*Task directions*
The listing is to be reproduced exactly, excluding its pictures.

*Given information*
__________
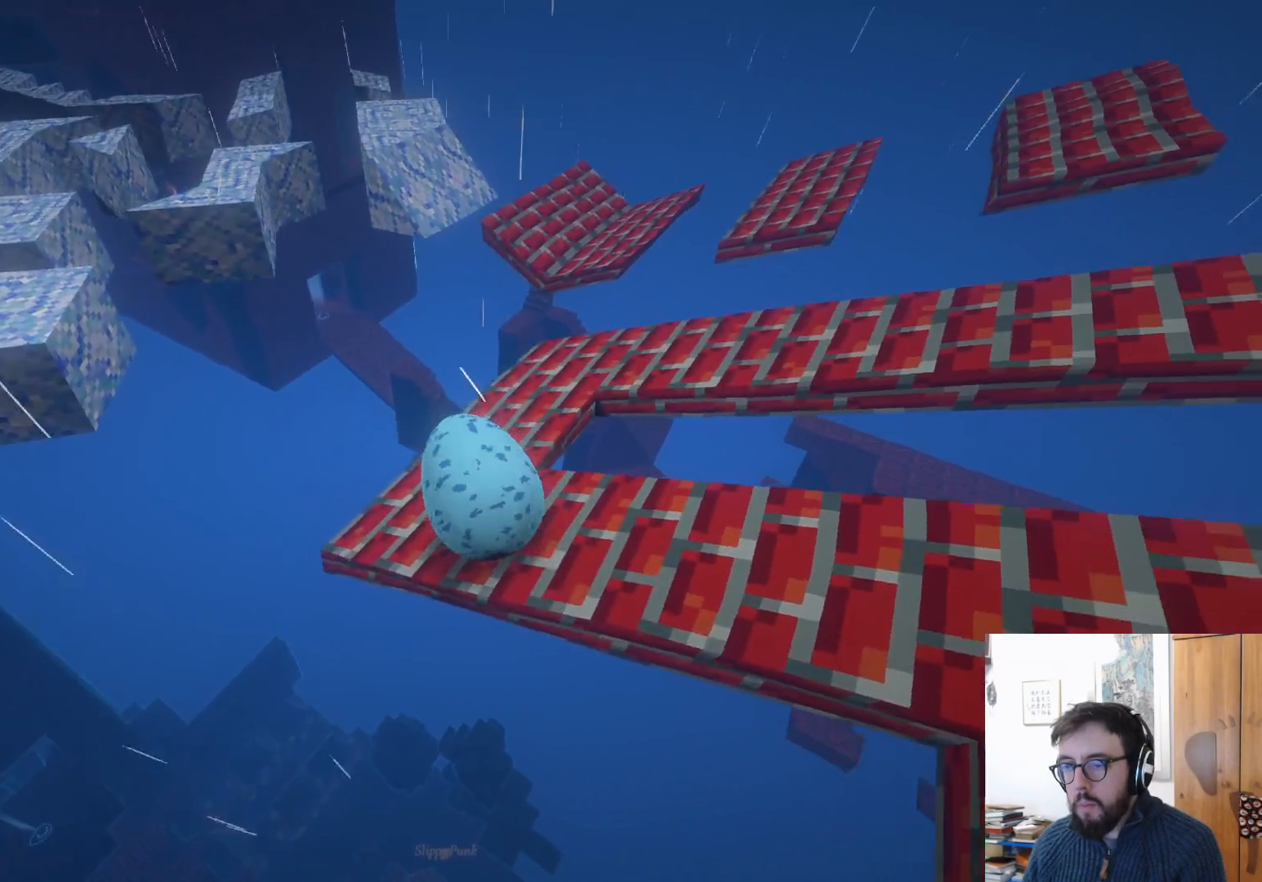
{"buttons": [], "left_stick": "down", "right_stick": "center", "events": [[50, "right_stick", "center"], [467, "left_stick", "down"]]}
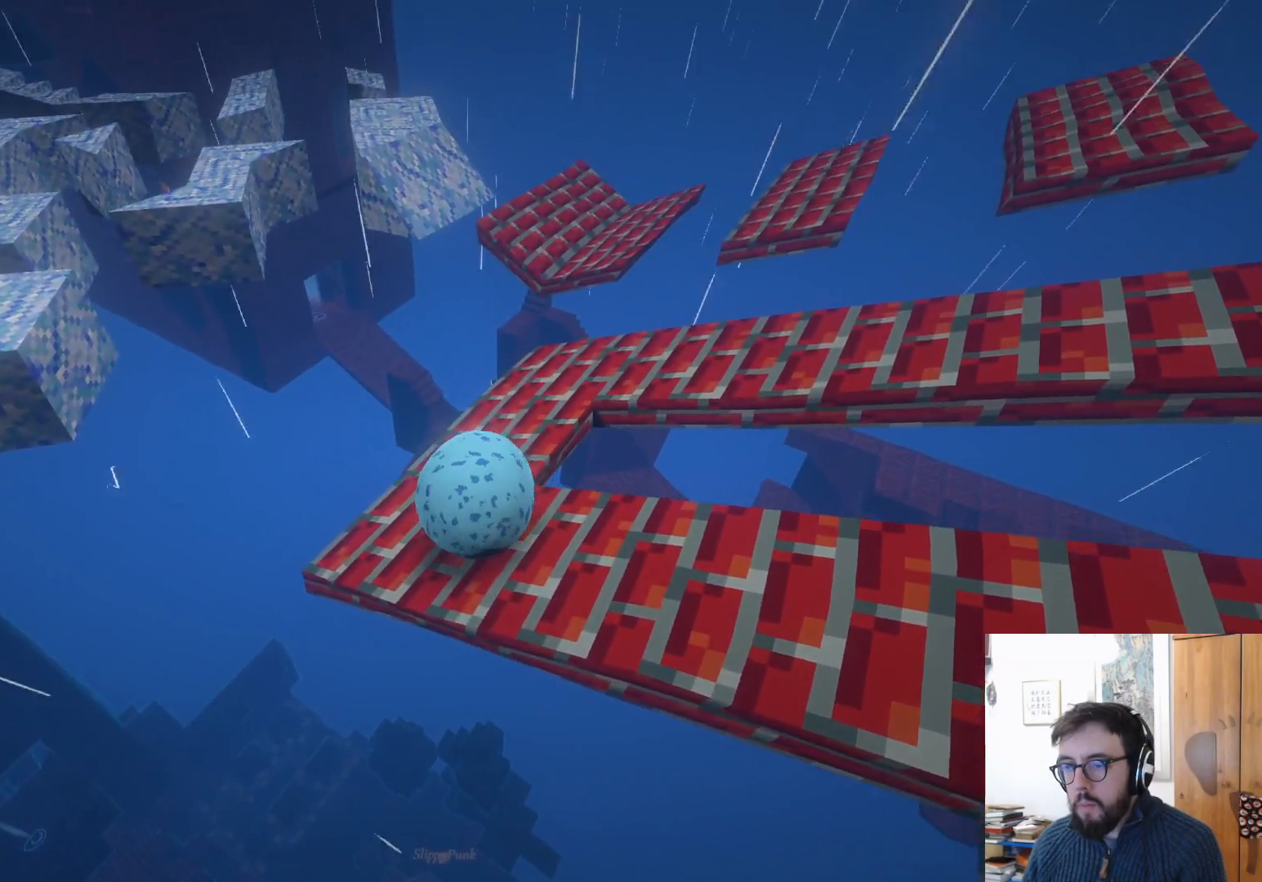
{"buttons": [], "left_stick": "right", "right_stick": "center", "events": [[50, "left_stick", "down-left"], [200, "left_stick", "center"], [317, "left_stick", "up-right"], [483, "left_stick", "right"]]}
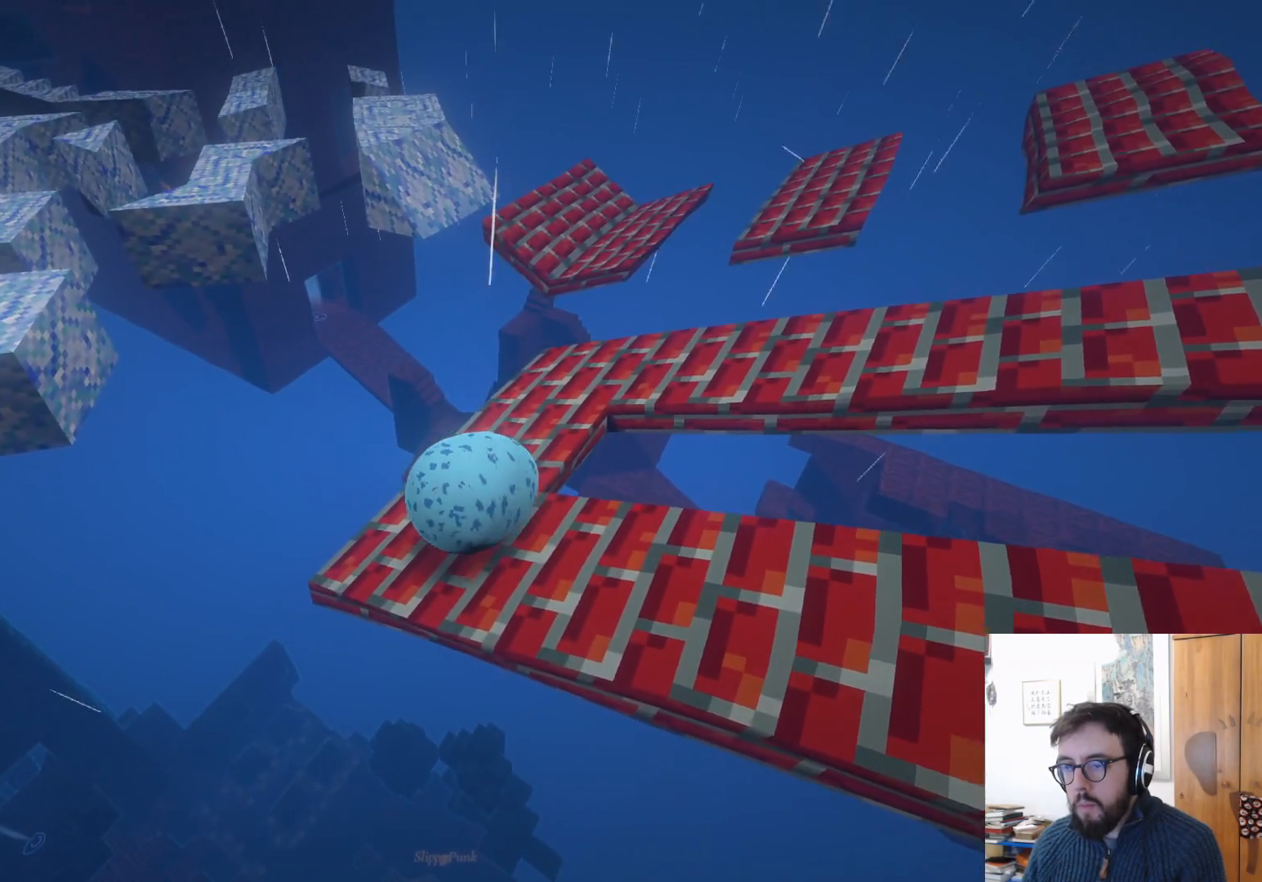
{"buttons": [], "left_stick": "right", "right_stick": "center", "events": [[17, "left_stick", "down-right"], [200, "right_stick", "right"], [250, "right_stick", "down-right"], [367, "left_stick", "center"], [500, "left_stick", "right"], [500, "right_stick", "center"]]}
__________
*Written response*
{"buttons": [], "left_stick": "down", "right_stick": "center", "events": [[50, "right_stick", "center"], [467, "left_stick", "down"]]}
{"buttons": [], "left_stick": "right", "right_stick": "center", "events": [[50, "left_stick", "down-left"], [200, "left_stick", "center"], [317, "left_stick", "up-right"], [483, "left_stick", "right"]]}
{"buttons": [], "left_stick": "right", "right_stick": "center", "events": [[17, "left_stick", "down-right"], [200, "right_stick", "right"], [250, "right_stick", "down-right"], [367, "left_stick", "center"], [500, "left_stick", "right"], [500, "right_stick", "center"]]}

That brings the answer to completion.